[Opening Material shown section]
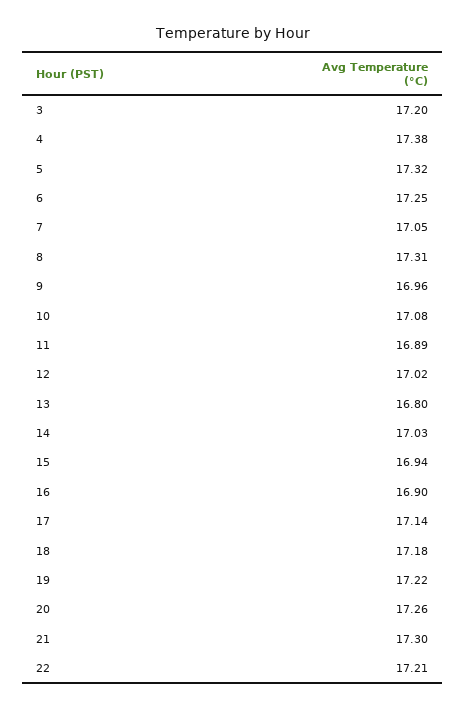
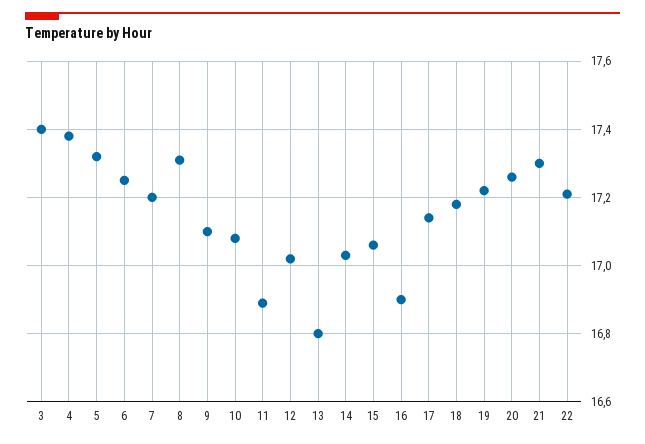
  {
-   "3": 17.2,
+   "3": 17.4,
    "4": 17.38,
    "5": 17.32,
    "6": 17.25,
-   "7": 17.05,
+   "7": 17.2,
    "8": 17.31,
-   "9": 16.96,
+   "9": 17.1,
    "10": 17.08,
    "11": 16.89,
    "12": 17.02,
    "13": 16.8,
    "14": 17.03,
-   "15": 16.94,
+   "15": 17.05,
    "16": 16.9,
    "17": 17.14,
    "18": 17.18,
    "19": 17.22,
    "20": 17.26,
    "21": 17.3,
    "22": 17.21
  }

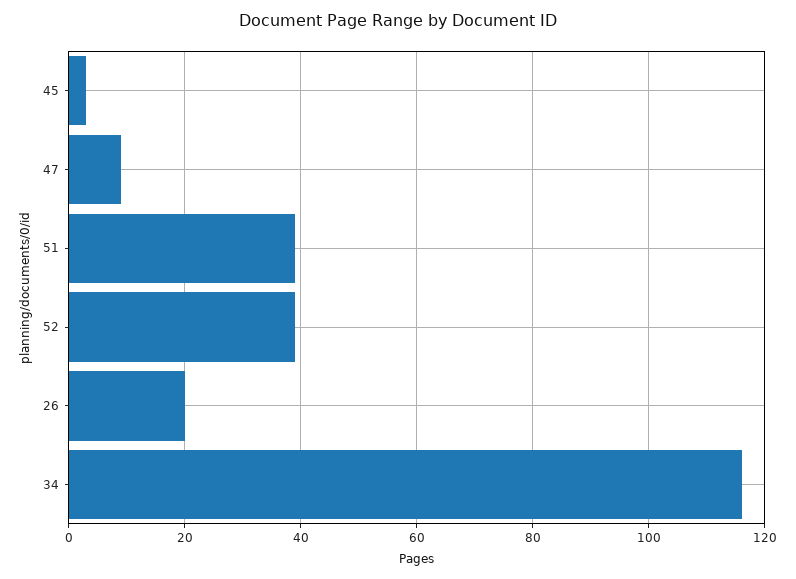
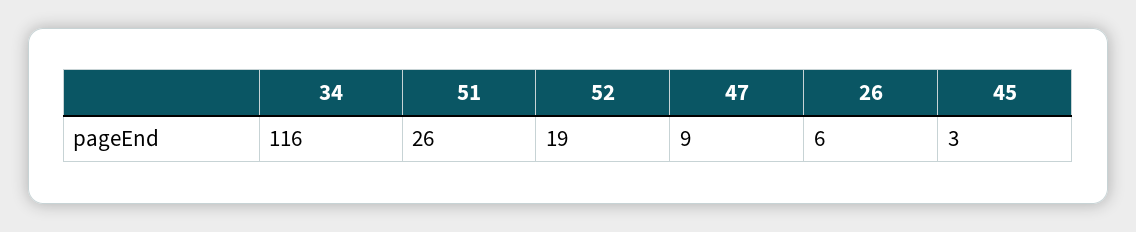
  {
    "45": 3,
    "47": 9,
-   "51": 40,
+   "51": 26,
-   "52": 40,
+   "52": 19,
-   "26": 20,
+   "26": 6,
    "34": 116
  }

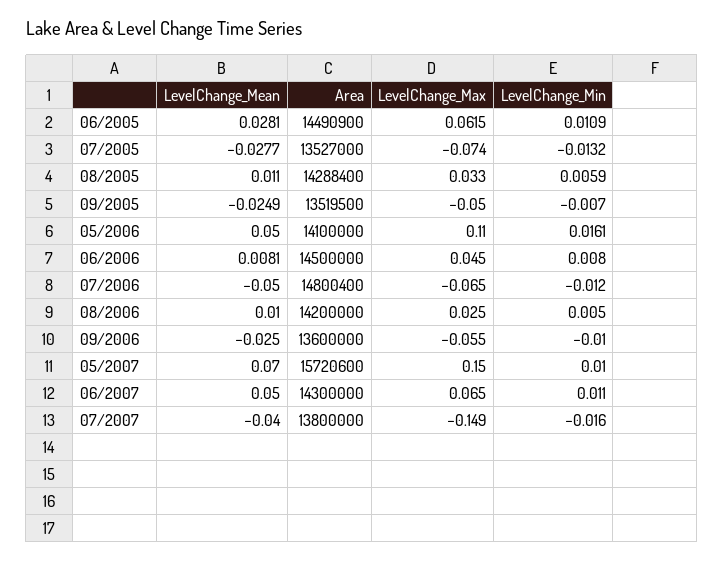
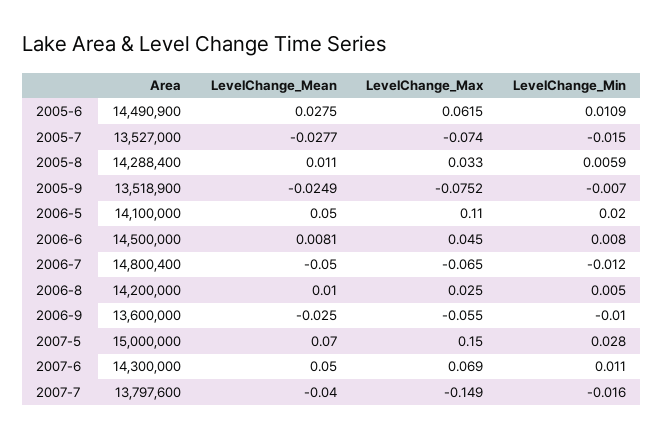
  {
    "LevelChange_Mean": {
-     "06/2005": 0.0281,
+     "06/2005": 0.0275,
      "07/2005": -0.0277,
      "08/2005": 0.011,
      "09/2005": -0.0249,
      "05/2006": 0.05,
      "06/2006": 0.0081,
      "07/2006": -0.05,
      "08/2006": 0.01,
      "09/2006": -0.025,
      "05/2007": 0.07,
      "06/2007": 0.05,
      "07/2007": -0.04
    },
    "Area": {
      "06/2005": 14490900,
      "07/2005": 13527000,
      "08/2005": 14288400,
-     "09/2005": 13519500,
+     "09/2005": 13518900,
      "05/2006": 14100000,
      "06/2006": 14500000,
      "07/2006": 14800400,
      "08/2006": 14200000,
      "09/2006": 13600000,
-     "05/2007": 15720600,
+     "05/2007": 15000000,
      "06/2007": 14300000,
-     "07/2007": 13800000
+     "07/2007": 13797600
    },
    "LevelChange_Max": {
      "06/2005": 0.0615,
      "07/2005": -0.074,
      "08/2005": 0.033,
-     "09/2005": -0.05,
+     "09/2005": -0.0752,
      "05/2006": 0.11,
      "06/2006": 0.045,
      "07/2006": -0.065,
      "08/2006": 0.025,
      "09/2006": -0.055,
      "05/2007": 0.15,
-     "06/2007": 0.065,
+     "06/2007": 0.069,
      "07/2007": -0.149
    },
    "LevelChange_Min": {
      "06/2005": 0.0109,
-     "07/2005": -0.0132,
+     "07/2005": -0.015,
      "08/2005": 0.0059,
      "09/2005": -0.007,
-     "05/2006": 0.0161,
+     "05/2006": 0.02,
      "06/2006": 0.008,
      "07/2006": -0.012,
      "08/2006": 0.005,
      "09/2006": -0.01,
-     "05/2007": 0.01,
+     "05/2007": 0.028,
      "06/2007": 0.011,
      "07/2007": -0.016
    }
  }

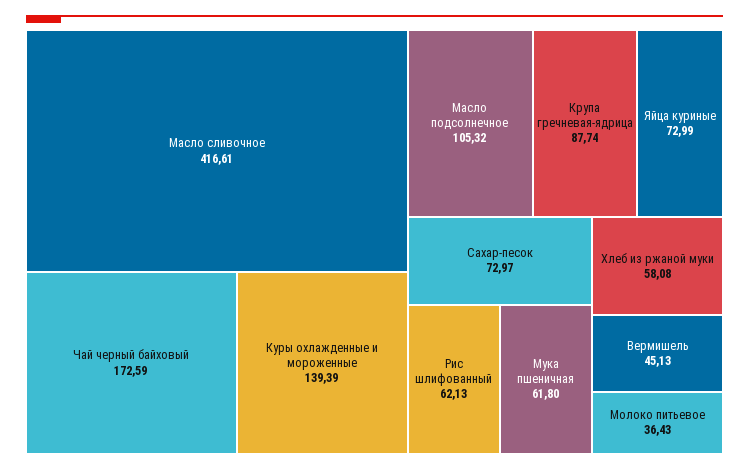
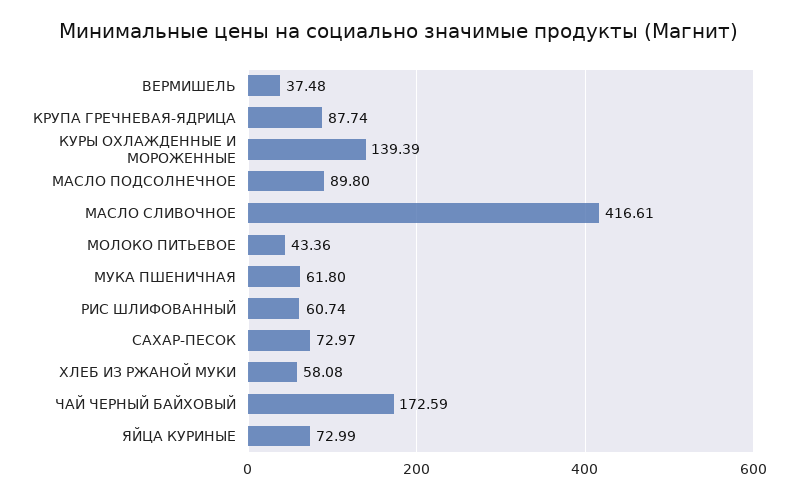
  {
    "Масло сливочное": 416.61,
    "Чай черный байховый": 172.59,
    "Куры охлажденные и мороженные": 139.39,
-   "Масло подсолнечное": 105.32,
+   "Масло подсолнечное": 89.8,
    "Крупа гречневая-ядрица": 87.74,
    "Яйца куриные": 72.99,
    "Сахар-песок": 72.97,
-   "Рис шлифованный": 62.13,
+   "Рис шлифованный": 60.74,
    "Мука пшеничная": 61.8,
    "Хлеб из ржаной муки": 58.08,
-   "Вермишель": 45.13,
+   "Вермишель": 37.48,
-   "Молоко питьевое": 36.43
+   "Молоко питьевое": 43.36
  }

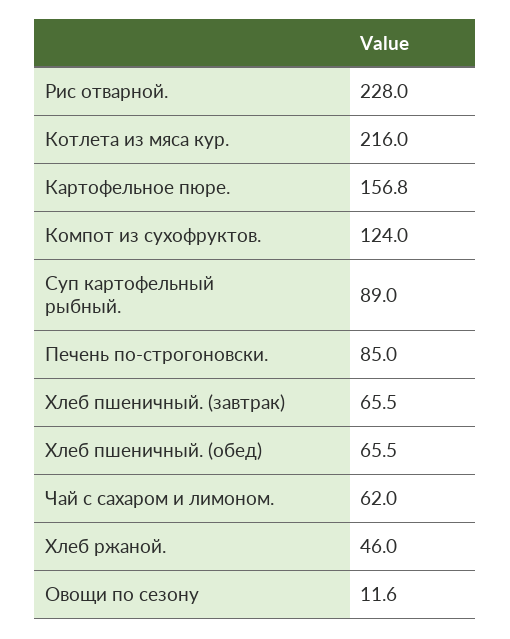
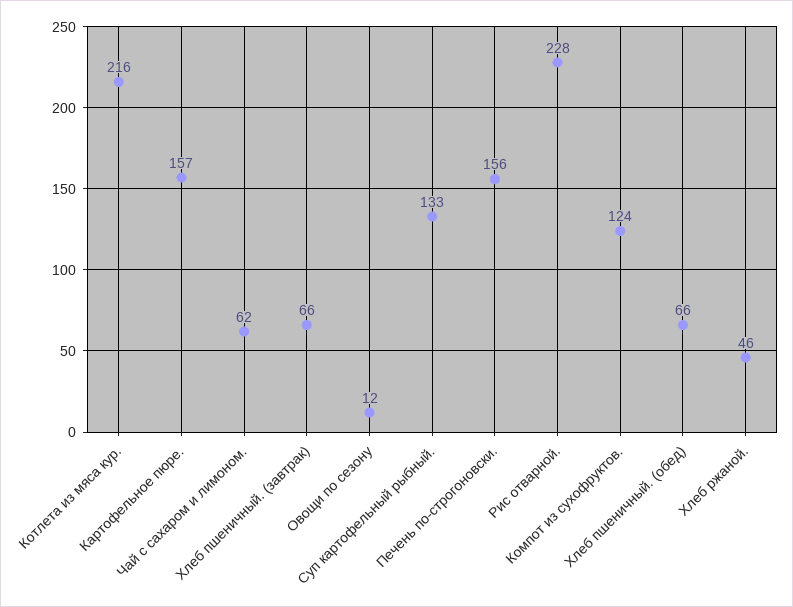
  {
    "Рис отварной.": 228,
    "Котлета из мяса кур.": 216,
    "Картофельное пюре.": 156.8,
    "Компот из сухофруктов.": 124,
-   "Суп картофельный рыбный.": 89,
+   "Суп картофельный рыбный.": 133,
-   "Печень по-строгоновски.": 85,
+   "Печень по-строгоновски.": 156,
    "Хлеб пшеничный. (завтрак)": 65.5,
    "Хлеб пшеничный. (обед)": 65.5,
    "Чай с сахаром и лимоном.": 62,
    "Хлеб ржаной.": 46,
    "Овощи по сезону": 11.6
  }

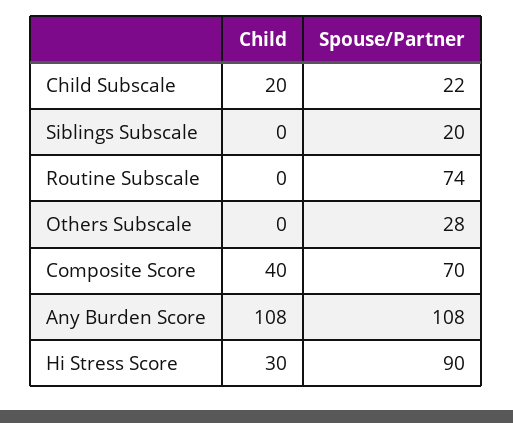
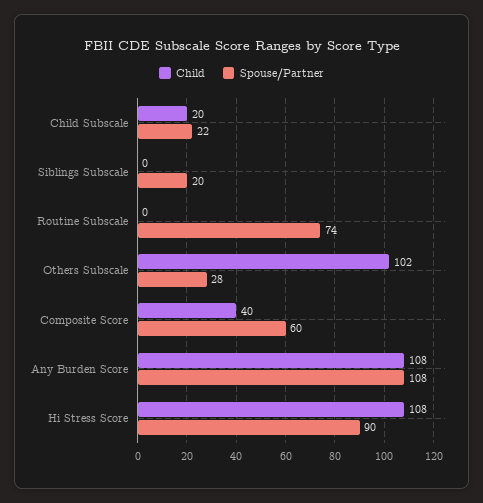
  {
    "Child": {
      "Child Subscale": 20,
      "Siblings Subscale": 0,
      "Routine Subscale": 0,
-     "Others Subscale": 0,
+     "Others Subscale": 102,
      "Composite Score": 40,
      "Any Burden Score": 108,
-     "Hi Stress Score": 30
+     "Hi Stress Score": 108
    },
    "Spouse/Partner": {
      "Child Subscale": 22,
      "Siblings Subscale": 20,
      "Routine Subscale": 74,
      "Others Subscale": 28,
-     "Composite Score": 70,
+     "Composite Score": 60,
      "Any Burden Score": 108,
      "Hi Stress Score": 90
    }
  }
[Closing Material shown section]
- [Work task] Please transcribe the listing exactly as it stands, but omit its pictures.

- [Answer]
  {
-   "3": 17.2,
+   "3": 17.4,
    "4": 17.38,
    "5": 17.32,
    "6": 17.25,
-   "7": 17.05,
+   "7": 17.2,
    "8": 17.31,
-   "9": 16.96,
+   "9": 17.1,
    "10": 17.08,
    "11": 16.89,
    "12": 17.02,
    "13": 16.8,
    "14": 17.03,
-   "15": 16.94,
+   "15": 17.05,
    "16": 16.9,
    "17": 17.14,
    "18": 17.18,
    "19": 17.22,
    "20": 17.26,
    "21": 17.3,
    "22": 17.21
  }

  {
    "45": 3,
    "47": 9,
-   "51": 40,
+   "51": 26,
-   "52": 40,
+   "52": 19,
-   "26": 20,
+   "26": 6,
    "34": 116
  }

  {
    "LevelChange_Mean": {
-     "06/2005": 0.0281,
+     "06/2005": 0.0275,
      "07/2005": -0.0277,
      "08/2005": 0.011,
      "09/2005": -0.0249,
      "05/2006": 0.05,
      "06/2006": 0.0081,
      "07/2006": -0.05,
      "08/2006": 0.01,
      "09/2006": -0.025,
      "05/2007": 0.07,
      "06/2007": 0.05,
      "07/2007": -0.04
    },
    "Area": {
      "06/2005": 14490900,
      "07/2005": 13527000,
      "08/2005": 14288400,
-     "09/2005": 13519500,
+     "09/2005": 13518900,
      "05/2006": 14100000,
      "06/2006": 14500000,
      "07/2006": 14800400,
      "08/2006": 14200000,
      "09/2006": 13600000,
-     "05/2007": 15720600,
+     "05/2007": 15000000,
      "06/2007": 14300000,
-     "07/2007": 13800000
+     "07/2007": 13797600
    },
    "LevelChange_Max": {
      "06/2005": 0.0615,
      "07/2005": -0.074,
      "08/2005": 0.033,
-     "09/2005": -0.05,
+     "09/2005": -0.0752,
      "05/2006": 0.11,
      "06/2006": 0.045,
      "07/2006": -0.065,
      "08/2006": 0.025,
      "09/2006": -0.055,
      "05/2007": 0.15,
-     "06/2007": 0.065,
+     "06/2007": 0.069,
      "07/2007": -0.149
    },
    "LevelChange_Min": {
      "06/2005": 0.0109,
-     "07/2005": -0.0132,
+     "07/2005": -0.015,
      "08/2005": 0.0059,
      "09/2005": -0.007,
-     "05/2006": 0.0161,
+     "05/2006": 0.02,
      "06/2006": 0.008,
      "07/2006": -0.012,
      "08/2006": 0.005,
      "09/2006": -0.01,
-     "05/2007": 0.01,
+     "05/2007": 0.028,
      "06/2007": 0.011,
      "07/2007": -0.016
    }
  }

  {
    "Масло сливочное": 416.61,
    "Чай черный байховый": 172.59,
    "Куры охлажденные и мороженные": 139.39,
-   "Масло подсолнечное": 105.32,
+   "Масло подсолнечное": 89.8,
    "Крупа гречневая-ядрица": 87.74,
    "Яйца куриные": 72.99,
    "Сахар-песок": 72.97,
-   "Рис шлифованный": 62.13,
+   "Рис шлифованный": 60.74,
    "Мука пшеничная": 61.8,
    "Хлеб из ржаной муки": 58.08,
-   "Вермишель": 45.13,
+   "Вермишель": 37.48,
-   "Молоко питьевое": 36.43
+   "Молоко питьевое": 43.36
  }

  {
    "Рис отварной.": 228,
    "Котлета из мяса кур.": 216,
    "Картофельное пюре.": 156.8,
    "Компот из сухофруктов.": 124,
-   "Суп картофельный рыбный.": 89,
+   "Суп картофельный рыбный.": 133,
-   "Печень по-строгоновски.": 85,
+   "Печень по-строгоновски.": 156,
    "Хлеб пшеничный. (завтрак)": 65.5,
    "Хлеб пшеничный. (обед)": 65.5,
    "Чай с сахаром и лимоном.": 62,
    "Хлеб ржаной.": 46,
    "Овощи по сезону": 11.6
  }

  {
    "Child": {
      "Child Subscale": 20,
      "Siblings Subscale": 0,
      "Routine Subscale": 0,
-     "Others Subscale": 0,
+     "Others Subscale": 102,
      "Composite Score": 40,
      "Any Burden Score": 108,
-     "Hi Stress Score": 30
+     "Hi Stress Score": 108
    },
    "Spouse/Partner": {
      "Child Subscale": 22,
      "Siblings Subscale": 20,
      "Routine Subscale": 74,
      "Others Subscale": 28,
-     "Composite Score": 70,
+     "Composite Score": 60,
      "Any Burden Score": 108,
      "Hi Stress Score": 90
    }
  }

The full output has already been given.